Last week, I was sitting in the grocery store café, scarfing down an egg salad sandwich and coffee before heading in to work a shift at the women’s refuge. A few dozen feet away, I saw a lady who used to go to my church paying for the items in her shopping trolley. One of the things I really took issue with about my church was that there were lots of little “exclusive groups” within it, and if you weren’t lucky enough to be part of one of them, you were out of luck as far as fitting in.

However, this person was universally kind to everyone. When I was working at the church, she would give me a lift home every Tuesday because that was a day when she happened to be working near the church and her gesture would save me from having to walk home or take a taxi.

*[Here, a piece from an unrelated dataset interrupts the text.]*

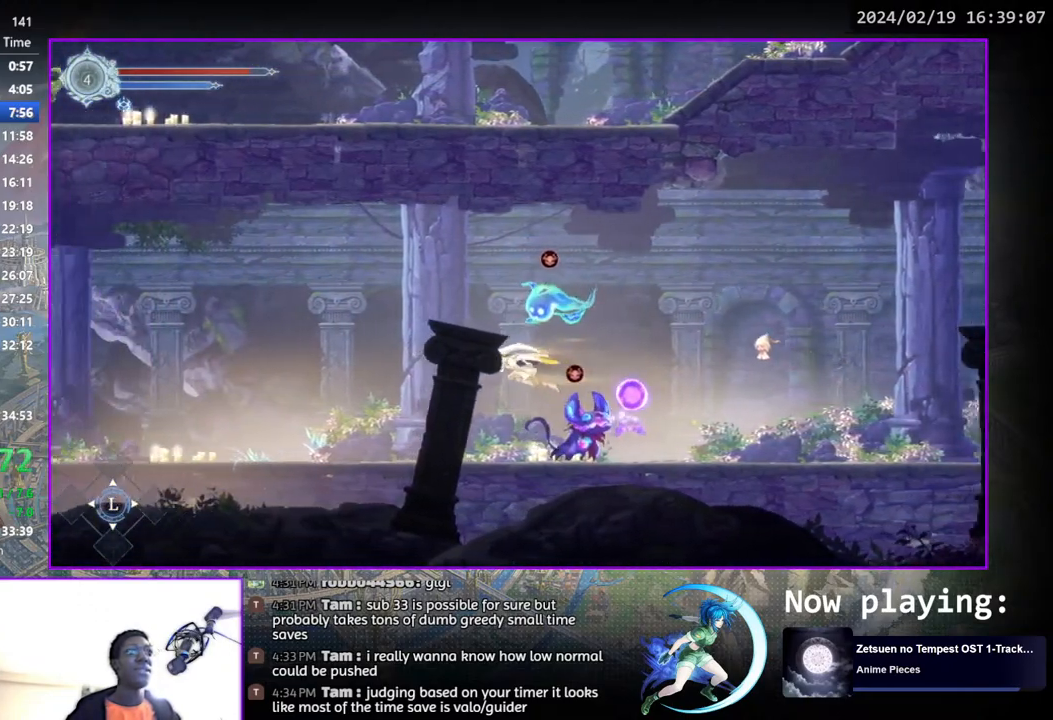
{"buttons": ["DPAD_LEFT"], "left_stick": "center", "right_stick": "center", "events": []}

I hadn’t seen her for at least two years. She finished paying for her items and ran over to give me a hug. Sitting down beside me, she asked me whether I was attending another church. I told her I was going to a home study group but hadn’t found another church (I didn’t add that I’m not looking for one). Nervously, I asked. “What about you?” She got a stony look on her face and said, “No, no, I am done with that.”

Then, she clarified that she’d been doing a lot of studying on her own because she wasn’t happy with how many churches did not accept some people fully or argued that certain individuals would not get into Heaven because of their beliefs. God wants EVERY person with him in Heaven,” she asserted boldly.

During this time of not going to church, she had also come to realize a lot of the things she had thought of as certainly being directly from God were actually mistranslated and that there were many interpretations of Scripture. Furthermore, she admitted having a realization that the Bible wasn’t directly from God, but that it was written and/or translated by humans who were doing their best, and like the rest of us, prone to making mistakes.

I was shocked (but delighted) to hear her say this because when I knew her, she was firmly in the “God says exactly this and there is no room for discussion” mindset.

Near the end of the all-too-short conversation, she said, “I just want to do my best to live in the way Jesus did and love others as myself — ALL others. As far as getting caught up in all the details of Bible translations, that’s not as important to me as doing how Jesus taught.”

We exchanged phone numbers to stay in touch and afterward, I felt extremely uplifted. This person is in her mid-70s and has clearly gone through a huge deconstruction of her own, although she never actually called it that. If such an evolution is possible for her, it’s not too late for anyone, no matter how strongly they held their previous beliefs.